The Ausmans - themselves both 69 years old - had crews film people across the valley and Idyllwild, many of them part of the nearly 78-million-strong Baby Boomer generation born between 1946 and 1964.

It's a demographic group with its own particular set of values and needs, significant financial clout at about $2.5 trillion, yet a segment of society that has been largely misunderstood by marketers, James Ausman said. Because many of their parents died at a much earlier age, many Boomers never learned how to plan well in order to live another 20, 30 or 40 years, James Ausman said.
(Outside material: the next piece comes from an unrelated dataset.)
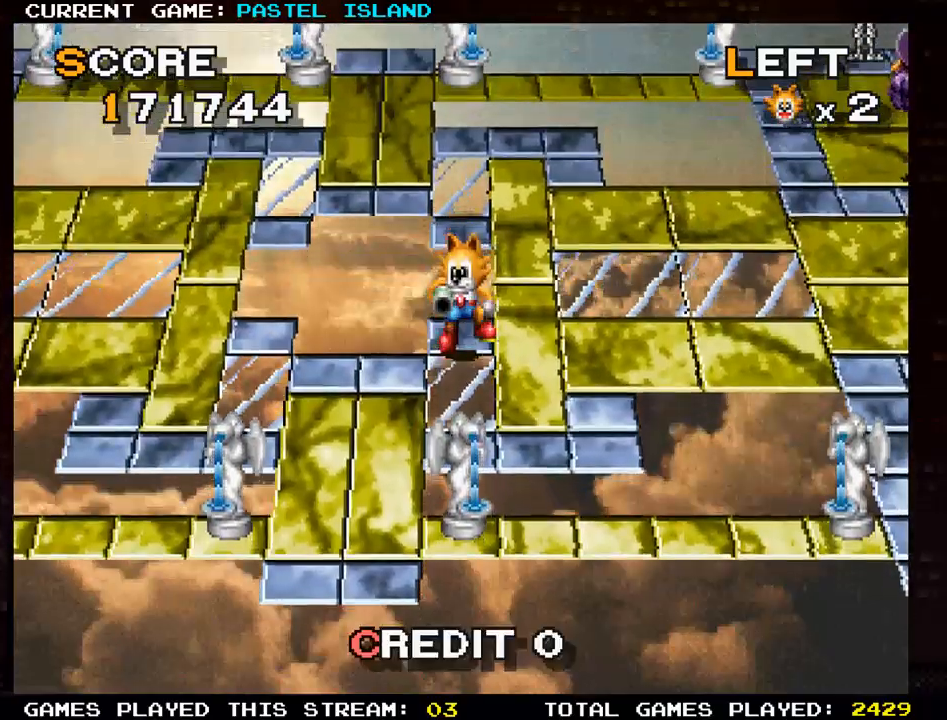
{"buttons": [], "left_stick": "left", "events": [[233, "left_stick", "left"]]}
Now, with medical costs climbing along with other expenses, many find they don't have the money to live the way they'd hoped.

Before embracing her latest passion, Carolyn Ausman worked extensively educating patients about brain and spinal cord injuries, which included lecturing in more than 50 countries.

James Ausman has spent a lifetime understanding and teaching how people's brains work, and operating on them, so examining how living longer will affect minds and psyches seemed like a natural extension.

The more James Ausman worked closely with the aging population, the more clearly defined his conclusion: "Use it or lose it," he said.

"It sounds kind of crude, but basically the sum total of it is, if you don't keep active, keep involved, both physically and mentally, your life will disintegrate."

Many people plan to keep on working, in part because they may need the money, according to research conducted by AARP and other groups, said Lu Molberg, director of the Riverside County Office on Aging.

"There is a very small percentage who're going to be retiring in the traditional way," Molberg said.

"They want to start businesses of their own or work part time or work sporadically - where they work a little, then travel a little, then study a little, then go back and work."

James Ausman expects employers will one day face shortfalls in the overall workforce, prompting them to rethink how they'll tap skills and work ethics of aging workers and find places for them in their respective businesses.

One woman who e-mailed the Ausmans explained how she was having trouble re-entering the workforce later in life.

It's a common problem, James Ausman said, at least right now, and one that requires aging people to do their homework, think of new approaches and be willing to take risks.

"If you wait for somebody to give it to you, it won't happen," James Ausman said.

Significant scientific evidence gathered in recent years confirms that brain cells don't wither, so there's no reason Baby Boomers shouldn't continue to work and remain very active, James Ausman said.

"If you continue to use and stimulate your brain cells, (they) will continue to grow, establishing more connections," James Ausman said.

The Ausmans share information about everything from coping with rising medical costs and fewer retirement benefits to enhancing the quality of life on their Web site,, and in the Leading Gen TV program.

The program originally aired in February, making KCET Desert Cities the first PBS station to broadcast a show that defies conventional notions about aging. Debbi Hinton, general manager of KCET Desert Cities, said, "we felt the desert communities were singularly relevant" for the program's launch considering the Coachella Valley has long been a place where residents have led the way for healthy aging.

The Ausmans live their message, as Carolyn, plays tennis and enjoys gardening, James plays golf and both enjoy music and art, particularly Early American, Native American and Folk Art.

Although it can be tough to generalize about tens of millions of Baby Boomers, those who study the group tend to agree it's a segment of society that has no plans to live the next 30 years on society's sideline, said Matt Thornhill, founder and president of The Boomer Project, a marketing research and consulting firm in Richmond, Va.

Many Boomers are age 55 or 60, with 15-year-old, 10-year-old or younger children, so they're far from ready to retire, Thornhill said.

"You can't just use age as the shorthand way to know where a Boomer is in his or her life stage."